Wore it for a year. Bragged about it. Turned out it was mine.
He’d swapped the tags on the boxes at the reading. ”
“He did not.”
“He absolutely did. I found out when the jeweler called me about a warranty, by name.” Dean takes a sip.
“I let him keep wearing it. Figured a man who’d steal a watch off his own brother would eventually steal from someone who could ruin him for it.
” He tips his glass toward the laptop. “Took twenty years, but here we are.”
I laugh, and it’s a little wet around the edges, and he pretends not to notice. “You’re telling me you saw this coming when you were eight.”

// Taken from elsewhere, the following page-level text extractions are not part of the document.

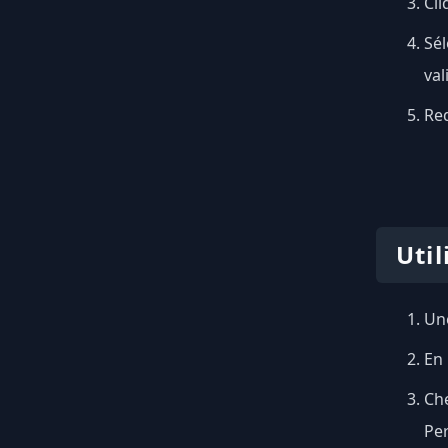
Cli
Sél
val
Red
Uti
Une
En 
Che
Pe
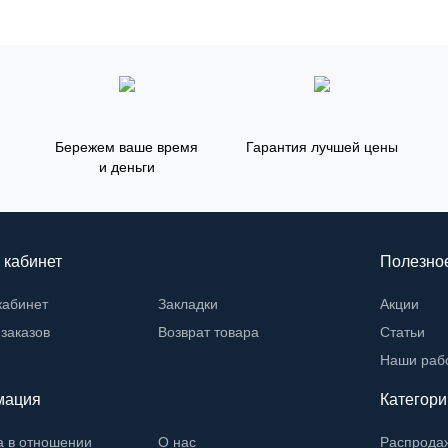
Бережем ваше время
Гарантия лучшей цены
и деньги
 кабинет
Полезно
кабинет
Закладки
Акции
заказов
Возврат товара
Статьи
Наши раб
мация
Категори
а в отношении
О нас
Распрода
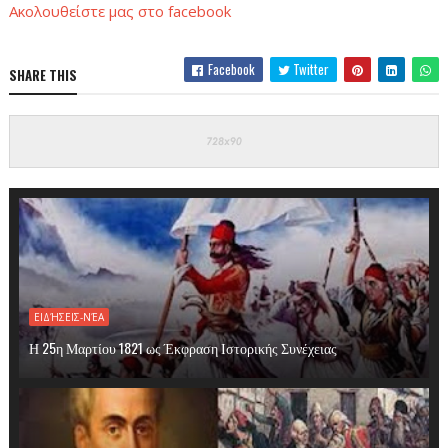
Ακολουθείστε μας στο facebook
Facebook
Twitter
SHARE THIS
ΕΙΔΉΣΕΙΣ-ΝΈΑ
Η 25η Μαρτίου 1821 ως Έκφραση Ιστορικής Συνέχειας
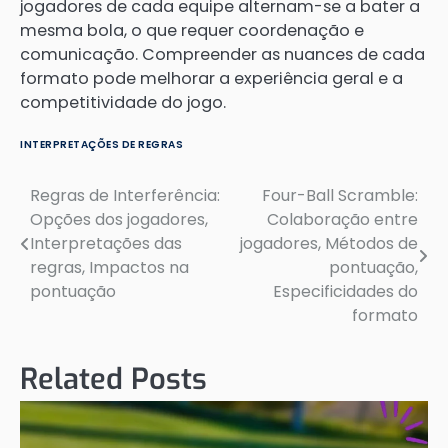
jogadores de cada equipe alternam-se a bater a
mesma bola, o que requer coordenação e
comunicação. Compreender as nuances de cada
formato pode melhorar a experiência geral e a
competitividade do jogo.
INTERPRETAÇÕES DE REGRAS
Regras de Interferência:
Four-Ball Scramble:
Post
Opções dos jogadores,
Colaboração entre
navigation
Interpretações das
jogadores, Métodos de
regras, Impactos na
pontuação,
pontuação
Especificidades do
formato
Related Posts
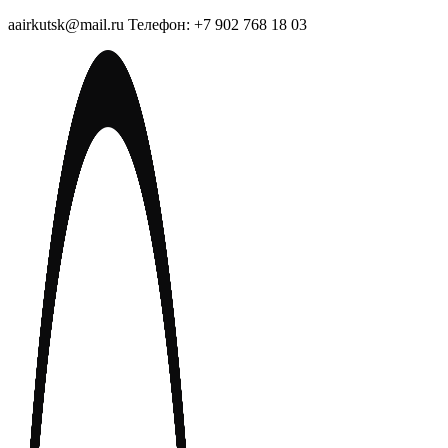
aairkutsk@mail.ru Телефон: +7 902 768 18 03
Перейти
к
содержимому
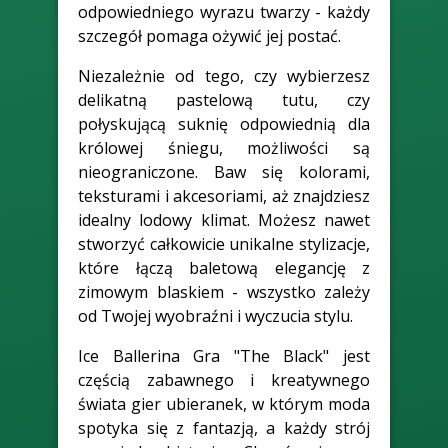
odpowiedniego wyrazu twarzy - każdy
szczegół pomaga ożywić jej postać.
Niezależnie od tego, czy wybierzesz
delikatną pastelową tutu, czy
połyskującą suknię odpowiednią dla
królowej śniegu, możliwości są
nieograniczone. Baw się kolorami,
teksturami i akcesoriami, aż znajdziesz
idealny lodowy klimat. Możesz nawet
stworzyć całkowicie unikalne stylizacje,
które łączą baletową elegancję z
zimowym blaskiem - wszystko zależy
od Twojej wyobraźni i wyczucia stylu.
Ice Ballerina Gra "The Black" jest
częścią zabawnego i kreatywnego
świata gier ubieranek, w którym moda
spotyka się z fantazją, a każdy strój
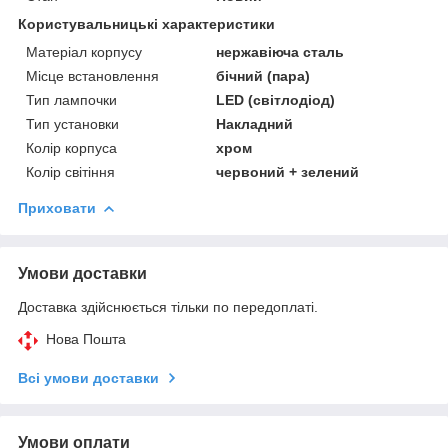
Користувальницькі характеристики
Матеріал корпусу
нержавіюча сталь
Місце встановлення
бічний (пара)
Тип лампочки
LED (світлодіод)
Тип установки
Накладний
Колір корпуса
хром
Колір світіння
червоний + зелений
Приховати
Умови доставки
Доставка здійснюється тільки по передоплаті.
Нова Пошта
Всі умови доставки
Умови оплати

“I’m telling you I’ve had a long time to make peace with who my brother is. You’ve had a week.” His voice gentles. “You’re allowed to need the minute, Eve.”
So I take it. And when I’m ready, I sit back up, and I find I mean it. “Okay. Show me the rest.”
“There’s more. Look at this.”
He pulls up a spreadsheet. Rows and columns that blur together until he starts highlighting cells, one after another, building a shape out of the numbers.
I lean in to read, and leaning in means I’m close enough to smell him.
Cedar and coffee and something warm underneath that I have no business cataloging.
My mouth goes dry. My brain stalls out for a full second, every clever thing in it replaced by static, before I manage to drag my attention back to the crime on the screen.
“These don’t match,” I say. It comes out a little hoarse. I clear my throat.
“No.” If he noticed me forget how to breathe, he’s too kind to say so.
He points at the dates beside the charges.
“These are the nights he told you he was working. Hotels. A necklace. Dinners at places I know for a fact you’ve never set foot in.
And he didn’t pay for a single one of them, Eve.
He used the company’s money. Every romantic thing he ever did for her, he stuck someone else with the bill. ”
The whiskey burns going down, and this burn is different. Cleaner. Because that’s the part that guts me, somehow, worse than the photos did. Not just that he wanted her. That he was cheap about me even while he did it. Coffee shops and excuses for me, hotel suites on stolen money for her.
“That’s enough to get a man fired,” I say.